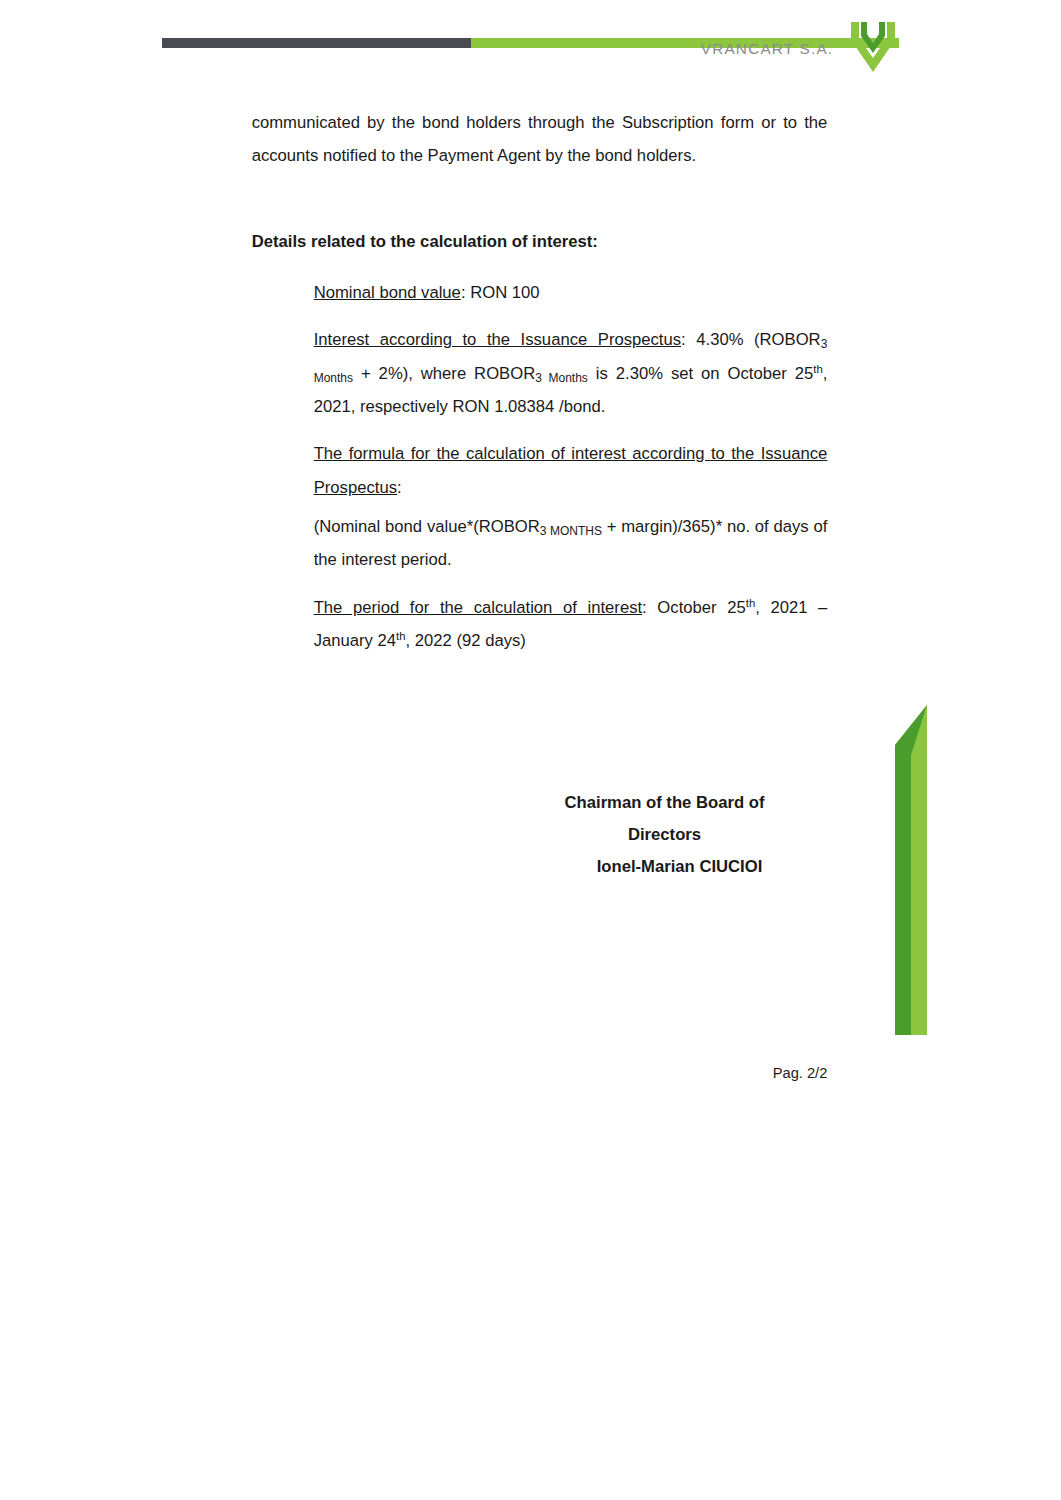VRANCART S.A.
communicated by the bond holders through the Subscription form or to the accounts notified to the Payment Agent by the bond holders.
Details related to the calculation of interest:
Nominal bond value: RON 100
Interest according to the Issuance Prospectus: 4.30% (ROBOR3 Months + 2%), where ROBOR3 Months is 2.30% set on October 25th, 2021, respectively RON 1.08384 /bond.
The formula for the calculation of interest according to the Issuance Prospectus:
(Nominal bond value*(ROBOR3 months + margin)/365)* no. of days of the interest period.
The period for the calculation of interest: October 25th, 2021 – January 24th, 2022 (92 days)
Chairman of the Board of Directors
Ionel-Marian CIUCIOI
Pag. 2/2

—————

> [TASK GOAL]
Verbatim transcription needed, from the opening line of the entries above through the line containing "Nominal bond value: RON 100"; pictures do not belong in it.

> [ANSWER SECTION]
VRANCART S.A.
communicated by the bond holders through the Subscription form or to the accounts notified to the Payment Agent by the bond holders.
Details related to the calculation of interest:
Nominal bond value: RON 100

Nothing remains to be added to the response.